> [REQUEST A]
Pull out every line of the listing that contains the string "following". Case counts.

> [PASSAGE PROVIDED]
'''
Part 1 Undoing the Way We See Things Now
Lesson 30 God is in everything I see because God is in my mind.
- The idea for today is the springboard for vision. From this idea will the world open up before you, and you will look upon it and see in it what you have never seen before. Nor will what you saw before be even faintly visible to you.
- Today we are trying to use a new kind of “protection.” We are not attempting to get rid of what we do not like by seeing it outside. Instead, we are trying to see in the world what is in our minds, and what we want to recognize is there. Thus, we are trying to join with what we see, rather than keeping it apart from us. That is the fundamental difference between vision and the way you see.
- Today’s idea should be applied as often as possible throughout the day. Whenever you have a moment or so, repeat it to yourself slowly, looking about you, and trying to realize that the idea applies to everything you do see now, or could see now if it were within the range of your sight.
- Real vision is not limited to concepts such as “near” and “far.” To help you begin to get used to this idea, try to think of things beyond your present range as well as those you can actually see, as you apply today’s idea.
'''
> [REQUEST B]
For each statement below, say yes or no to whether it agrees with the lesson, and quote the words from the lesson that decide it. (i) The lesson says today's idea should be used as often as possible during the day. (ii) The lesson says real vision is limited to what is near. (iii) The lesson says we are trying to keep what we see apart from us.

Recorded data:
'''
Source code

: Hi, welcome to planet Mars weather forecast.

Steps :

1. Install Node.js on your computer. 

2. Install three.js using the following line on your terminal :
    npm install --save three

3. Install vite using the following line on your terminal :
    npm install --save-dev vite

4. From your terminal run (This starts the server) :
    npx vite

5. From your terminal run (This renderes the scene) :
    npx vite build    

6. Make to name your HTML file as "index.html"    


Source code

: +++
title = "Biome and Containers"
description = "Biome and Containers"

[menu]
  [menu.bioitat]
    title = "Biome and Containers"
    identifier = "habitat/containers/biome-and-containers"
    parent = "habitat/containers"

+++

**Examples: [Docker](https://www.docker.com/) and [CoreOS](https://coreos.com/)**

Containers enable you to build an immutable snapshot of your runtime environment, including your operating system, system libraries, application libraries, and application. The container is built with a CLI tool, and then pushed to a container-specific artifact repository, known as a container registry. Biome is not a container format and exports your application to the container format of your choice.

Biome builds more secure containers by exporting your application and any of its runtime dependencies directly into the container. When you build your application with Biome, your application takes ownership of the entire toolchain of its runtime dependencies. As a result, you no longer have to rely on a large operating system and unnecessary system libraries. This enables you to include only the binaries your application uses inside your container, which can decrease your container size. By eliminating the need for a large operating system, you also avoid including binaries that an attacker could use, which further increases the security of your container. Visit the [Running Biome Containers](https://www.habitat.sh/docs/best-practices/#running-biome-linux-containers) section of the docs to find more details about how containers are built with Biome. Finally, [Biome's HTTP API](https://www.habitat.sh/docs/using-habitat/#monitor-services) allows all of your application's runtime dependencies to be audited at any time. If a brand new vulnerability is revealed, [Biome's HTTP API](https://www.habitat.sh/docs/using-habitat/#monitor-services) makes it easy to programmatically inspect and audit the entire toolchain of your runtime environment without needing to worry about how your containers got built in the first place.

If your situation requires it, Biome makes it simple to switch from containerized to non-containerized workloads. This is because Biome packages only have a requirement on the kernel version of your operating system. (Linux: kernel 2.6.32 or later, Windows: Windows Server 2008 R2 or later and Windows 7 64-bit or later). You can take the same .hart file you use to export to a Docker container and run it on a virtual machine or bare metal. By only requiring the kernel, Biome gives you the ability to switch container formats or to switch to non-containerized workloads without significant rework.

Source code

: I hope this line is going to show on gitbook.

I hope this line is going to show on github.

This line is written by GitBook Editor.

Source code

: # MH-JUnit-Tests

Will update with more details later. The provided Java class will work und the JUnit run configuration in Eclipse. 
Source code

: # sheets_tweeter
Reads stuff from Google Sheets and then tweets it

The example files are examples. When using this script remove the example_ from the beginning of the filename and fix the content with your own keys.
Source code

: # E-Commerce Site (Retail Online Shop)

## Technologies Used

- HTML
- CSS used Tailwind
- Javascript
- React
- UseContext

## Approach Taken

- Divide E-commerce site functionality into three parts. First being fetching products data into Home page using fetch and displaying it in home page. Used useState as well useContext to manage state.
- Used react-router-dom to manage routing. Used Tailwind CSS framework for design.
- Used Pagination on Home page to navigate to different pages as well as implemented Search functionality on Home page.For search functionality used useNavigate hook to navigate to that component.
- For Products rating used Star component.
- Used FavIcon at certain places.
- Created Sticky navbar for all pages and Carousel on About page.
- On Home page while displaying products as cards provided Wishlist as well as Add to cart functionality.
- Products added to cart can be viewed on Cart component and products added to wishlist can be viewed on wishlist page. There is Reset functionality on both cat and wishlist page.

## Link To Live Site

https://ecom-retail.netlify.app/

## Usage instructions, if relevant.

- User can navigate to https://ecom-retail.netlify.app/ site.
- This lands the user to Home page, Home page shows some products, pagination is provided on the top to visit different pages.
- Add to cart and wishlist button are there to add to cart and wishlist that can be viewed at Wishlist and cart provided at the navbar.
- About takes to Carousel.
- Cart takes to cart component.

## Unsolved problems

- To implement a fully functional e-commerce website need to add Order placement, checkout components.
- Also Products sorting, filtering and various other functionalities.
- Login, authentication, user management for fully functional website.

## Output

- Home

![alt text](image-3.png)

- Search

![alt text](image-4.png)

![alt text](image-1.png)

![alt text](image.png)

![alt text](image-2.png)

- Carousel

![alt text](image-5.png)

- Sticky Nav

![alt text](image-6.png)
'''
> [TASK SOLUTION A]
2. Install three.js using the following line on your terminal :
3. Install vite using the following line on your terminal :

> [TASK SOLUTION B]
(i) Yes: "Today’s idea should be applied as often as possible throughout the day."
(ii) No: "Real vision is not limited to concepts such as “near” and “far.”"
(iii) No: "Thus, we are trying to join with what we see, rather than keeping it apart from us."